The federal government is trying to change the conversation about Australia’s national debt, having conceded this week that a return to budget surplus looks unlikely this decade.
Instead Morrison is trying to highlight how the budget deficit is being slowly reduced in the years ahead, as the economy enters a period of lower growth.
But running deficits means continuing to borrow to fund government spending, so the amount of debt Australia has on issue in financial markets will continue to increase in the years ahead, and will approach some $490 billion gross debt next year.
Here’s Morrison quoted in The Australian this morning:
Asked if the debt was sustainable, Mr Morrison said: “The debt is what it is.

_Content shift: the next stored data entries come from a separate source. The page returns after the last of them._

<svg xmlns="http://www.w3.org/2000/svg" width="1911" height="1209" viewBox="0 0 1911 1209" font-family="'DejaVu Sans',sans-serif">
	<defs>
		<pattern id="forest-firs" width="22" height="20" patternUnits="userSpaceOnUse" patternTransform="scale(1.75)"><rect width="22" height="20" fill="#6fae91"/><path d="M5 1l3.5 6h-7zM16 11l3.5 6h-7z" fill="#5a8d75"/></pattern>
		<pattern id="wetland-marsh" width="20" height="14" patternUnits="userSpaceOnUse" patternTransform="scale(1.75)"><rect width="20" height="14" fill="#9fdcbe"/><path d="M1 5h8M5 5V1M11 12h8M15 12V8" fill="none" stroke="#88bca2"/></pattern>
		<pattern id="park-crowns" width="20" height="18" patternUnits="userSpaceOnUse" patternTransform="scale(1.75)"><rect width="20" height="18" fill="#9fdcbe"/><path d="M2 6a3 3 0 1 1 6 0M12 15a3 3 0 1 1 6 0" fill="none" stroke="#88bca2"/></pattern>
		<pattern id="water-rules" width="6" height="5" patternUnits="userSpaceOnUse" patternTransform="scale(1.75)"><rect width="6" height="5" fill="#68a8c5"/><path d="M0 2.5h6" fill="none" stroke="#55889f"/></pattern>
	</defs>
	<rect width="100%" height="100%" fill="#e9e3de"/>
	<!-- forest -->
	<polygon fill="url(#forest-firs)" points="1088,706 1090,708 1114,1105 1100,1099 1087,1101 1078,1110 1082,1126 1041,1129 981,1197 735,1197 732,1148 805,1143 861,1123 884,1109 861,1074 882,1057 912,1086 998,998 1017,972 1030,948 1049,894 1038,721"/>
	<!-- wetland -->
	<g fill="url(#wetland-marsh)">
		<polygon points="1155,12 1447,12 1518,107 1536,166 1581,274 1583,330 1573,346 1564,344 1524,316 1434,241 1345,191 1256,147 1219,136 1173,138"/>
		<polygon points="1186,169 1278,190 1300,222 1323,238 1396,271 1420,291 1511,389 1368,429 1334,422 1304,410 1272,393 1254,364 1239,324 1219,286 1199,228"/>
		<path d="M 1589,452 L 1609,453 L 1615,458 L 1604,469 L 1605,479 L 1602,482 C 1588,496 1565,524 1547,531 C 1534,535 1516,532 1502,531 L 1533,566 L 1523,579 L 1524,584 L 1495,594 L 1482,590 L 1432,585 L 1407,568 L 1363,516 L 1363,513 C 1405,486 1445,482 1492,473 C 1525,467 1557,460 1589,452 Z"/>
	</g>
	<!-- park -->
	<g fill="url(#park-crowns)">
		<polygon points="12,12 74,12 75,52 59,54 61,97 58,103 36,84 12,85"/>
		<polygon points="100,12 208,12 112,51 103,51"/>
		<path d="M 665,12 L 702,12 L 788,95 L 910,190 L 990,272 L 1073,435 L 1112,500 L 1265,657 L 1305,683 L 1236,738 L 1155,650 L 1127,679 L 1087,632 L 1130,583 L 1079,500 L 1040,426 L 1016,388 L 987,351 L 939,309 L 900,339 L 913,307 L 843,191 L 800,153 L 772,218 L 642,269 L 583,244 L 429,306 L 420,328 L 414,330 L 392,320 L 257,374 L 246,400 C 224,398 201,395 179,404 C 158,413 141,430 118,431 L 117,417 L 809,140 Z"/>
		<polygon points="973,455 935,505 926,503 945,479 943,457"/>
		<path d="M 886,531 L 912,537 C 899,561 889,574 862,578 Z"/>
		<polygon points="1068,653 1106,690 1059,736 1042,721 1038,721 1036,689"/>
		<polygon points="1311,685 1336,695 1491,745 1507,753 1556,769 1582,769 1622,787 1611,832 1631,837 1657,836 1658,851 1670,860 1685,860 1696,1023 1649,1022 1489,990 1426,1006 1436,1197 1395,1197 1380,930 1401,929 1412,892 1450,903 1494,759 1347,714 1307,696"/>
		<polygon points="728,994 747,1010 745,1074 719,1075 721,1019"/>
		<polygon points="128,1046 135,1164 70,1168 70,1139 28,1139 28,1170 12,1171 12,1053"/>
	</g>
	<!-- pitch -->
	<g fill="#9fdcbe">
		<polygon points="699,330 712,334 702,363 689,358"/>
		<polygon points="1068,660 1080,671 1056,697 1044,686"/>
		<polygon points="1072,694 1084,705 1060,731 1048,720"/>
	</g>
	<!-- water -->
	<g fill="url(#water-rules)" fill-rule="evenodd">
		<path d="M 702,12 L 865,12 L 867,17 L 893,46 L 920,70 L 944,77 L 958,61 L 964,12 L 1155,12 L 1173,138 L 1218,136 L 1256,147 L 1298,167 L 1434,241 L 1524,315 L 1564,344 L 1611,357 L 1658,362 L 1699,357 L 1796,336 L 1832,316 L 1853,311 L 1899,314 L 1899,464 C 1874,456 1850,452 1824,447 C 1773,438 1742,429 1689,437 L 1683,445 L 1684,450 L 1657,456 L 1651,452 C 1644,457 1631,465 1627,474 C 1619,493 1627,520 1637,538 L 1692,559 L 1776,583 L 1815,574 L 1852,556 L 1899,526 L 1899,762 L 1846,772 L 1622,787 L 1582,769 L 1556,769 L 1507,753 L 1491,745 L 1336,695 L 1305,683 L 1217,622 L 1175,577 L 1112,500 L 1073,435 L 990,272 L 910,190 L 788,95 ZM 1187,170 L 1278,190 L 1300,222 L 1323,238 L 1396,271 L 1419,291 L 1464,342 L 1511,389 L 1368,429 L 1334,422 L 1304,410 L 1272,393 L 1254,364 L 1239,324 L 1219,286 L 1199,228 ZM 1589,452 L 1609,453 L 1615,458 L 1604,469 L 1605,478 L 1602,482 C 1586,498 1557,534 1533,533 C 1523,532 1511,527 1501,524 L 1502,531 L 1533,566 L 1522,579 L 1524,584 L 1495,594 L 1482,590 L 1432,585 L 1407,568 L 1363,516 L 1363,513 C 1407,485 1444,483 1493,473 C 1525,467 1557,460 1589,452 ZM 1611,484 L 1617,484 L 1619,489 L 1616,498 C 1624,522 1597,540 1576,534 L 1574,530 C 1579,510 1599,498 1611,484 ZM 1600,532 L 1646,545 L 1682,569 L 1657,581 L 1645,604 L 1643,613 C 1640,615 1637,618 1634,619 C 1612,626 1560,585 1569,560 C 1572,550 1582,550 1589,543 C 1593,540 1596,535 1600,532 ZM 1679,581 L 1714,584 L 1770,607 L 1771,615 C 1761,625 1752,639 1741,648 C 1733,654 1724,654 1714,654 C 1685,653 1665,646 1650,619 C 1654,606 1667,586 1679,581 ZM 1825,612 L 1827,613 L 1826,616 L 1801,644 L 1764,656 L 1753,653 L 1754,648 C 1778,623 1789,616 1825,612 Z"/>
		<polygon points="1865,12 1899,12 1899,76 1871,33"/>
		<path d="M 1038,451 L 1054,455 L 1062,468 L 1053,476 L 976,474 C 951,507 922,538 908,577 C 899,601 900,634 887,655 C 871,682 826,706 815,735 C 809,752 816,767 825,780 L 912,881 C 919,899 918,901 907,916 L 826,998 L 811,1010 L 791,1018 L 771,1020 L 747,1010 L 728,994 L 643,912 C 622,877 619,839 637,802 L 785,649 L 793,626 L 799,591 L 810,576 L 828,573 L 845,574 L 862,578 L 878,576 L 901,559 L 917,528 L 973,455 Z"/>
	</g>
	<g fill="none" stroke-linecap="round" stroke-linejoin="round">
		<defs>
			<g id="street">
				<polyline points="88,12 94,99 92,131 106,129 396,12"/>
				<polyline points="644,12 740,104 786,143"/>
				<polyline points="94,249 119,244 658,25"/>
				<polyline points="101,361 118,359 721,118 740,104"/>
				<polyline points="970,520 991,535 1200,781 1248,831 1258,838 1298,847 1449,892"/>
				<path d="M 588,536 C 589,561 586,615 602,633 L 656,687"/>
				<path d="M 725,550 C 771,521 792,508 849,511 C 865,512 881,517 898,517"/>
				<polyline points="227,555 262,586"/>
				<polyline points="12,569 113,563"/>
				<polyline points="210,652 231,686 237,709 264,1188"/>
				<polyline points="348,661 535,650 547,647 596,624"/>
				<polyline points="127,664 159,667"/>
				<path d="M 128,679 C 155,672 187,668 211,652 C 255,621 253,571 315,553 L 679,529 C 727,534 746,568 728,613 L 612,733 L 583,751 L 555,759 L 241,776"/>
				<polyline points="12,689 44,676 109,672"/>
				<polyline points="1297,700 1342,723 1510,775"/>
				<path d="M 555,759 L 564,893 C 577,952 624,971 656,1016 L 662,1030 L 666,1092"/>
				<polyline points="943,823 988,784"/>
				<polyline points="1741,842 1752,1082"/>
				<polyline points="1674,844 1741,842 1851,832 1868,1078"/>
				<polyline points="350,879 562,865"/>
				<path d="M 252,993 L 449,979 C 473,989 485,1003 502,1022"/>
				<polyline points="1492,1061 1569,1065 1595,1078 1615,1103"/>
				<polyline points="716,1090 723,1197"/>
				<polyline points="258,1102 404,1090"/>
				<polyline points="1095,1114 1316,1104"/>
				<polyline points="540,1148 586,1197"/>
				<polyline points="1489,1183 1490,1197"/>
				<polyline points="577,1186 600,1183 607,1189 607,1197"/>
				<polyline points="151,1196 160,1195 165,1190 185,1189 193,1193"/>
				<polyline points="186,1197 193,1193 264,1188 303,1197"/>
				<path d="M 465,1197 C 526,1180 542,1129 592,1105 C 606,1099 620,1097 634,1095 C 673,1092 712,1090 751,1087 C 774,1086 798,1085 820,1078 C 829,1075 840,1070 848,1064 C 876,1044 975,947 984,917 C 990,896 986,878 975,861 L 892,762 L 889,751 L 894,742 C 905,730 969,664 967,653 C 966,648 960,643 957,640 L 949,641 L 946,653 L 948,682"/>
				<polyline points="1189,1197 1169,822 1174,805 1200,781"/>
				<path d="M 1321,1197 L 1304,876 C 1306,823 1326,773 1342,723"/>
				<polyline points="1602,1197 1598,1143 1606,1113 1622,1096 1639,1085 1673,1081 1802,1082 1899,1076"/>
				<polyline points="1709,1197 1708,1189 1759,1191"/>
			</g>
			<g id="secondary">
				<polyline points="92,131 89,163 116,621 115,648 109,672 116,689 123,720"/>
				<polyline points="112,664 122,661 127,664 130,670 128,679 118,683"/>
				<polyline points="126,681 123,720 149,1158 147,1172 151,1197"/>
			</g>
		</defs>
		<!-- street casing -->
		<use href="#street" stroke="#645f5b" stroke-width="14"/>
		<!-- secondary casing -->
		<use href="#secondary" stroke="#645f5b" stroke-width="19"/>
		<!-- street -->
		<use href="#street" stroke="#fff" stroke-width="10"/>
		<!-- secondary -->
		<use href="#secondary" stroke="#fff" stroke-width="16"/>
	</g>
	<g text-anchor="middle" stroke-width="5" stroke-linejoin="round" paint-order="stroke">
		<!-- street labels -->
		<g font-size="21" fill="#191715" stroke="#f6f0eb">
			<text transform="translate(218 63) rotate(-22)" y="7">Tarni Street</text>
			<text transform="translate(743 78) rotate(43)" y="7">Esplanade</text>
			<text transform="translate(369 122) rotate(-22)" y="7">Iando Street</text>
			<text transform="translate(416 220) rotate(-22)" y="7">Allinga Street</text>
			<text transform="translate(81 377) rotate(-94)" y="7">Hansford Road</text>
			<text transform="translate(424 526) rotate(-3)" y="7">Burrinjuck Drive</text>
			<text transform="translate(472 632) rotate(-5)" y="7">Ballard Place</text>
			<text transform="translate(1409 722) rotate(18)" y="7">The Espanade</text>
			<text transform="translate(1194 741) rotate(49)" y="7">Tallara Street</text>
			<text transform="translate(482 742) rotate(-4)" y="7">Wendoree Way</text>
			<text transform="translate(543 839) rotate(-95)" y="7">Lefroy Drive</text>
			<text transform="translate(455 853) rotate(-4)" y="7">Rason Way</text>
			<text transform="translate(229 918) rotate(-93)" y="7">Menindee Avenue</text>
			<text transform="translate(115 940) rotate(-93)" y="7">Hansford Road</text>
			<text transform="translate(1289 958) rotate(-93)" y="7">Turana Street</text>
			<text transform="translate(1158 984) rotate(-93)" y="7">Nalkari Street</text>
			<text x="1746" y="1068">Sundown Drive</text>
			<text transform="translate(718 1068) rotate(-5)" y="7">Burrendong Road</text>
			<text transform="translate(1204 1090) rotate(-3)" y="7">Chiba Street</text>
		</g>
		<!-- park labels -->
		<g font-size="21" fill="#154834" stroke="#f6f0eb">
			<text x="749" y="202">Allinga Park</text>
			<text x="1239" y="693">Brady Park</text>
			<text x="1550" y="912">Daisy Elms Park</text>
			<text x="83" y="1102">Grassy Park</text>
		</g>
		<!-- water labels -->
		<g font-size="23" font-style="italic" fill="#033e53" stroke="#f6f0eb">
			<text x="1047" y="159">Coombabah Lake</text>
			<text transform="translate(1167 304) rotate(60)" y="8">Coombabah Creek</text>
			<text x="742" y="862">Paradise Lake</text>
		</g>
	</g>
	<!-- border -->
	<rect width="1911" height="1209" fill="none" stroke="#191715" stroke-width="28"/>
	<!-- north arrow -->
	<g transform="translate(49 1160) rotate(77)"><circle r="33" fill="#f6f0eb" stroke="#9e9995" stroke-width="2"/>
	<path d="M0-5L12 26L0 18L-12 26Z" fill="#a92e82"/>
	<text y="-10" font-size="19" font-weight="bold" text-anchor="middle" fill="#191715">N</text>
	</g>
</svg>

That’s what it is.”
The saying “It is what it is” has come into increasing use over recent years, and is not without its detractors.
“Don’t ever say, ‘it is what it is'” writes John LeFevre, the former investment banker behind Goldman Sachs Elevator, in the famed Unofficial Goldman Sachs guide to being a man. He has elaborated on this on Twitter:
#1: 'It is what it is.' The prevailing crutch of the stupid and inarticulate.
— GSElevator (@GSElevator) March 19, 2013
Others have written at surprising length about why they hate the phrase.
Urban Dictionary has an entry for the saying, noting it’s “incredibly versatile”, and in the business world, can also be translated like this: “F–k it.”